** start Selected excerpt **
At 80, Major General Ike Omar Sanda Nwachukwu is delivering precisely such a refuge. It is an enclave he has constructed through a lifetime of momentous accomplishments, defeats, failures and successes. Every year when this old soldier marks his natal anniversary, he urges his countrymen and women to examine his past so we all can be guided in our mortal struggle to attempt to rescue the land and build the beneficial society repeatedly denied Nigerians by their leaders.
Military dictator Ibrahim Badamosi Babangida was dreaming of just such a nation when he brought Nwachukwu, then a brigadier, from his duty as a provincial potentate in Imo State. In 1984, the preceding dictator, Major General Muhammadu Buhari, had posted Nwachukwu there as the governor. But Babangida saw what Buhari didn’t notice: 44-year-old Nwachukwu was stuff for the centre, for a larger national assignment. He gave the ‘federation’ a galactic cabinet to realise his vision. Relieving Nwachukwu of his post as military governor, he added him to a team that had the likes of Kalu Idika Kalu, Rilwanu Lukman, Olikoye Ransome-Kuti, Tony Momoh, Emmanuel Emovon, Tonye Graham Douglas, Anthony Ikhazoboh etc. Nwachukwu was the proverbial recurring bad penny or ‘abiku’ who returned from death each time the mercurial Babangida ‘executed’ his cabinet. He did so periodically in his eight-year dictatorship.
** end Selected excerpt **
** start Raw data **
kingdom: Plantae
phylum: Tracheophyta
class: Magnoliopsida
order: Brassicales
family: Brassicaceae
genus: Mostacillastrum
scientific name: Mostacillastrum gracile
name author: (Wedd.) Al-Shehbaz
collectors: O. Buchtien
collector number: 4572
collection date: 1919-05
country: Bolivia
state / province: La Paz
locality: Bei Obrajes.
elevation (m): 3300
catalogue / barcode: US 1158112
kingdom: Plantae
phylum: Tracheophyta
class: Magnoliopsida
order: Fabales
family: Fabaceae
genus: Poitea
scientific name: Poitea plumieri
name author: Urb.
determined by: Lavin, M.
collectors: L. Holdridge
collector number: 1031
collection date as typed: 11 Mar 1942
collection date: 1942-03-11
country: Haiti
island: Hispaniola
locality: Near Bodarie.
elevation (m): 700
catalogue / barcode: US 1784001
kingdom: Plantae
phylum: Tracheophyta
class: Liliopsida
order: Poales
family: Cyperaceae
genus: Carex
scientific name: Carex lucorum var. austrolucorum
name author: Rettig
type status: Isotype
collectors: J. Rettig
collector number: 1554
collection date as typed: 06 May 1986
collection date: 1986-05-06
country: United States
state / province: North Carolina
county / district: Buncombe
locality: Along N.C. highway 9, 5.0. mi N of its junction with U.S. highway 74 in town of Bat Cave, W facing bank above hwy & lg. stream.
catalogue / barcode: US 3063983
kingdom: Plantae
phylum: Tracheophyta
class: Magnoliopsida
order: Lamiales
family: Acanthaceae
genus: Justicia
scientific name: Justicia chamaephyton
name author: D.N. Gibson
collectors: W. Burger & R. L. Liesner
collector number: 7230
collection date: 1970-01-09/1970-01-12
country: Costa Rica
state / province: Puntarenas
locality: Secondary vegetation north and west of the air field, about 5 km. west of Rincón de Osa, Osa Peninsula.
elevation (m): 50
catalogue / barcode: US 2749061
** end Raw data **
> **Actions to take**:
**A)** Rewrite the stretch of the records from the line containing "name author: Rettig" through the end of the records, replacing "locality" with "site" and leaving everything else unchanged.
**B)** Write the next part of the passage on Major General Ike Nwachukwu, picking up after its last sentence.

> **Answer list**:
**A)**
name author: Rettig
type status: Isotype
collectors: J. Rettig
collector number: 1554
collection date as typed: 06 May 1986
collection date: 1986-05-06
country: United States
state / province: North Carolina
county / district: Buncombe
site: Along N.C. highway 9, 5.0. mi N of its junction with U.S. highway 74 in town of Bat Cave, W facing bank above hwy & lg. stream.
catalogue / barcode: US 3063983
kingdom: Plantae
phylum: Tracheophyta
class: Magnoliopsida
order: Lamiales
family: Acanthaceae
genus: Justicia
scientific name: Justicia chamaephyton
name author: D.N. Gibson
collectors: W. Burger & R. L. Liesner
collector number: 7230
collection date: 1970-01-09/1970-01-12
country: Costa Rica
state / province: Puntarenas
site: Secondary vegetation north and west of the air field, about 5 km. west of Rincón de Osa, Osa Peninsula.
elevation (m): 50
catalogue / barcode: US 2749061

**B)**
Nwachukwu first appeared as Employment, Labour and Productivity Minister. Chroniclers have attributed to him the establishment, in 1986, of the National Directorate of Employment, which is among the few significant legacies of the Babangida era. It was Nwachukwu’s answer to the assault of the economic recession of the 80s. The NDE tackled both the recession and the consequences of the government’s Structural Adjustment Programme, that entailed the devaluation of the naira, among other macroeconomic policies. There were heavy job losses both in the public and private sectors. The Annual Report of the NDE some years ago revealed alarming figures. Unemployment rose from 4.3% in 1985 to 7.0% at the beginning of 1987. It was a fatal surge that only a radical government initiative could tame. Nwachukwu’s ministry saddled the NDE with a mission: design and implement job creation programmes to promote attitudinal change, employment generation, reduce poverty and enhance wealth generation. The NDE is still playing the role, more than three decades after a military junta introduced it. Recently, when the federal authorities sought to empower the grassroots levels under a multibillion naira job placement scheme, the NDE came up as the credible driver.
The NDE has survived after 34 years in a country where the unwritten code is that institutions and their activities must be axed when governments that bring them into being are displaced. Even where the symbols of a past are laudable, they must give way. Largely, we have operated the country on sinking sand; there are no lasting structures to bear non-partisan testimony to an age gone by. So, is Nwachukwu lucky to have his ‘baby’ still alive and relevant, not guillotined in a nation notorious for a high mortality of its policies and legacies?
It can’t be Mother Luck that has kept the hatchet man away. Many believe it is the inbuilt vision of the directorate installed by the men and women Nwachukwu worked with in the ministry that has made the NDE the irresistible bride of every government, military or civilian. Nwachukwu made it clear from the beginning that since unemployment is dynamic in society and would always remain with us, the agency itself would be for all seasons, coming up recurrently with innovations to address the challenges of each era.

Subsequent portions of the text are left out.